Through weeks of testimony in the House impeachment inquiry, however, a string of government officials, some of them appointed by Trump, said they came to understand that Trump wanted announcement of the Biden investigations before the military aid would be released. But, as Trump's Republican defenders often noted, they had not talked directly with Trump and only assumed he wanted the investigations before the Ukraine assistance would be released.

That evidentiary shortcoming possibly changed, however, in the last two weeks as news surfaced of a claim in a new book by former Trump national security adviser John Bolton. In his as-yet unpublished manuscript, Bolton said that Trump told him directly last August that he wanted the Biden investigations before he would release the aid. A month later, Trump ousted Bolton from his key White House position as the two feuded over a host of foreign policy issues.

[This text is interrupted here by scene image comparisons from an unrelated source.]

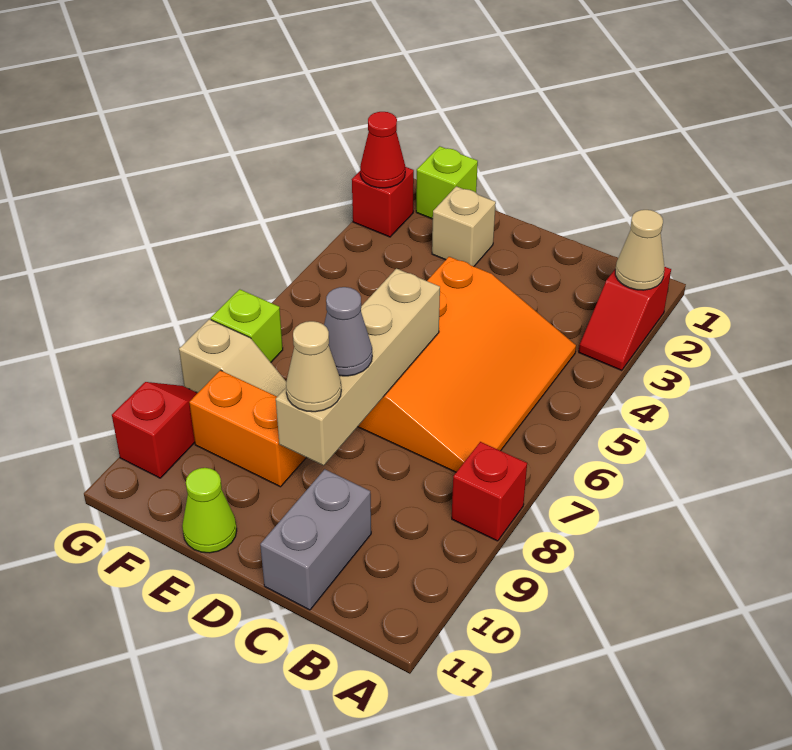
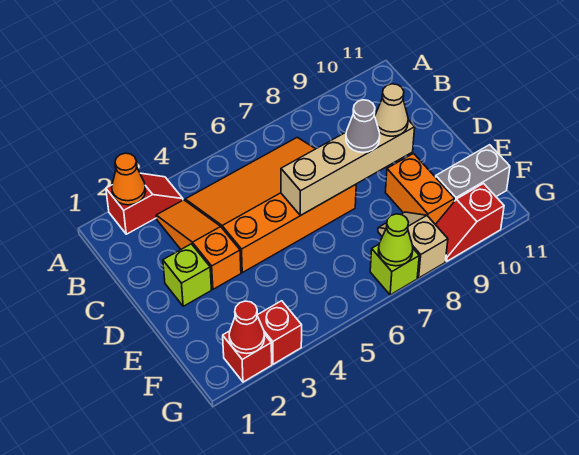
tan 1x1 cone [615,210,664,290] -> orange 1x1 cone [112,153,146,205]
red 1x1 brick [452,442,527,541] -> red 1x1 brick moved to [257,301,302,364]
none -> orange 1x3 slope [156,200,241,289]
grey 1x2 brick [260,469,371,610] -> grey 1x2 brick moved to [436,145,510,201]
tan 1x1 brick [432,186,496,266] -> none
lime 1x1 cone [182,468,237,553] -> lime 1x1 cone moved to [378,214,413,266]
lime 1x1 brick [416,146,478,219] -> lime 1x1 brick moved to [163,244,211,306]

Trump denied Bolton's Ukraine claim, but House impeachment managers prosecuting the case against the president fought to have Bolton testify at the Senate trial. Schiff, the lead impeachment manager, said the trial could not be considered fair without testimony and Ukraine-related documents they wanted to subpoena from the White House, the State Department and the Defense Department.

Trump assailed his one-time security aide and complained again about the Democrats' conduct of the impeachment investigation and trial.

"No matter how many witnesses you give the Democrats, no matter how much information is given, like the quickly produced Transcripts, it will NEVER be enough for them," Trump tweeted. "They will always scream UNFAIR. The Impeachment Hoax is just another political CON JOB!"

But Schiff needed the votes of four Republican senators to join with 47 Democrats in the 100-member Senate for a simple majority calling Bolton as a witness. In the end, all but two senators of the 53-seat Senate Republican majority stood with Senate Majority Leader Mitch McConnell, a staunch Trump ally, and voted against hearing witnesses, including Bolton.

With that large hurdle cleared, McConnell moved toward the final stages of the trial on the two impeachment articles, reaching the conclusion with Trump's acquittal on Wednesday.